Re: [RFC PATCH 0/3] Initial NFS client support for RWF_DONTCACHE

Chuck Lever <chuck.lever@xxxxxxxxxx> · Thu, 24 Apr 2025 12:59:56 -0400

On 4/24/25 12:51 PM, Mike Snitzer wrote:
> On Wed, Apr 23, 2025 at 11:30:21AM -0400, Chuck Lever wrote:
>> On 4/23/25 11:22 AM, Matthew Wilcox wrote:
>>> On Wed, Apr 23, 2025 at 10:38:37AM -0400, Chuck Lever wrote:
>>>> On 4/23/25 12:25 AM, trondmy@xxxxxxxxxx wrote:
>>>>> From: Trond Myklebust <trond.myklebust@xxxxxxxxxxxxxxx>
>>>>>
>>>>> The following patch set attempts to add support for the RWF_DONTCACHE
>>>>> flag in preadv2() and pwritev2() on NFS filesystems.
>>>>
>>>> Hi Trond-
>>>>
>>>> "RFC" in the subject field noted.
>>>>
>>>> The cover letter does not explain why one would want this facility, nor
>>>> does it quantify the performance implications.
>>>>
>>>> I can understand not wanting to cache on an NFS server, but don't you
>>>> want to maintain a data cache as close to applications as possible?
>>>
>>> If you look at the original work for RWF_DONTCACHE, you'll see this is
>>> the application providing the hint that it's doing a streaming access.
>>> It's only applied to folios which are created as a result of this
>>> access, and other accesses to these folios while the folios are in use
>>> clear the flag.  So it's kind of like O_DIRECT access, except that it
>>> does go through the page cache so there's none of this funky alignment
>>> requirement on the userspace buffers.
>>
>> OK, was wondering whether this behavior was opt-in; sounds like it is.
>> Thanks for setting me straight.
> 
> Yes, its certainly opt-in (requires setting a flag for each use).
> Jens added support in fio relatively recently, see:
> https://git.kernel.dk/cgit/fio/commit/?id=43c67b9f3a8808274bc1e0a3b7b70c56bb8a007f
> 
> Looking ahead relative to NFSD, as you know we've discussed exposing
> per-export config controls to enable use of DONTCACHE.  Finer controls
> (e.g. only large sequential IO) would be more desirable but I'm not
> aware of a simple means to detect such workloads with NFSD.
> 
> Could it be that we'd do well to carry through large folio support in
> NFSD and expose a configurable threshold that if met or exceeded then
> DONTCACHE used?
> 
> What is the status of large folio support in NFSD?  Is anyone actively
> working on it?

The nfsd_splice_actor() is the current bottleneck that converts large
folios from the page cache into a pipe full of single pages. The plan
is to measure the differences between NFSD's splice read and vectored
read paths. Hopefully they are close enough that we can remove splice
read. Beepy has said he will look into that performance measurement.
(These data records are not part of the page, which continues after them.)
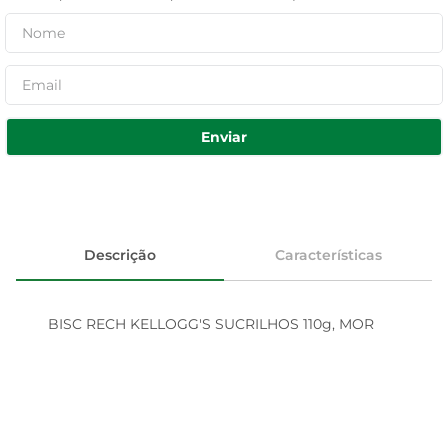
Enviar
Descrição
Características
BISC RECH KELLOGG'S SUCRILHOS 110g, MOR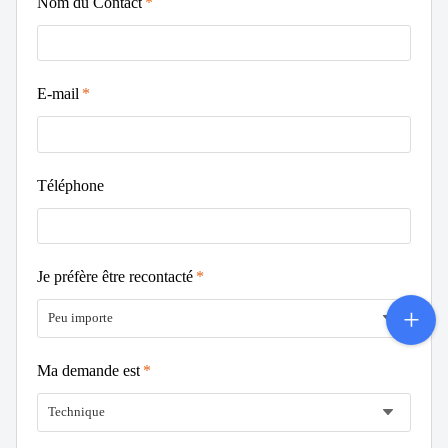
Nom du Contact
E-mail
Téléphone
Je préfère être recontacté
Peu importe
Ma demande est
Technique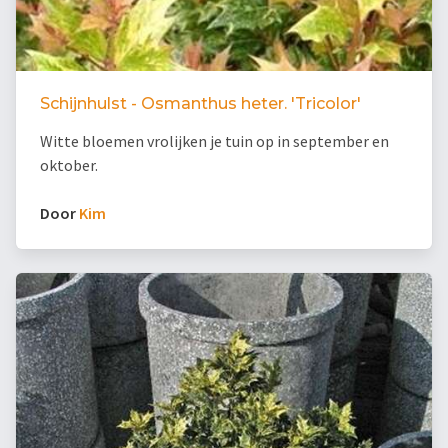
Schijnhulst - Osmanthus heter. 'Tricolor'
Witte bloemen vrolijken je tuin op in september en
oktober.
Door
Kim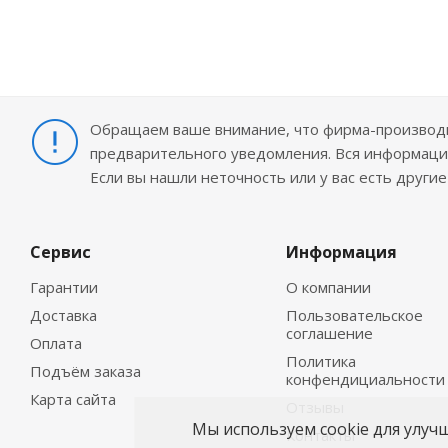
Обращаем ваше внимание, что фирма-производит
предварительного уведомления. Вся информация
Если вы нашли неточность или у вас есть други
Сервис
Информация
Гарантии
О компании
Доставка
Пользовательское
соглашение
Оплата
Политика
Подъём заказа
конфендициальности
Карта сайта
Отзывы
Мы используем cookie для улуч
Контакты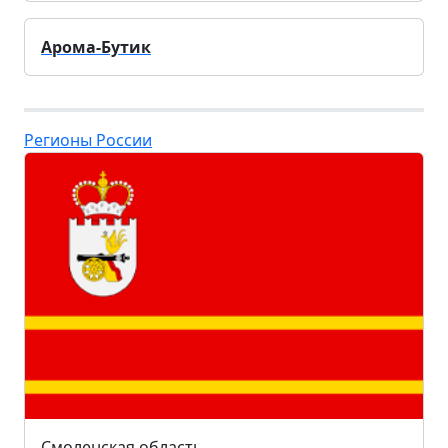
Арома-Бутик
Регионы России
Смоленская область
Anna has mentioned some work on large folio support using xdr_buf, but
I haven't reviewed patches there.

And, we need to get DMA API support for bio_vec iov iters to make the
socket and RDMA transports operate roughly equivalently. Leon has met
some resistance from the DMA maintainers, but pretty much every direct
consumer of the DMA API is anxious to get this facility.

Once those pre-requisites are in place, large folio support in NFSD
should be straightforward.

-- 
Chuck Lever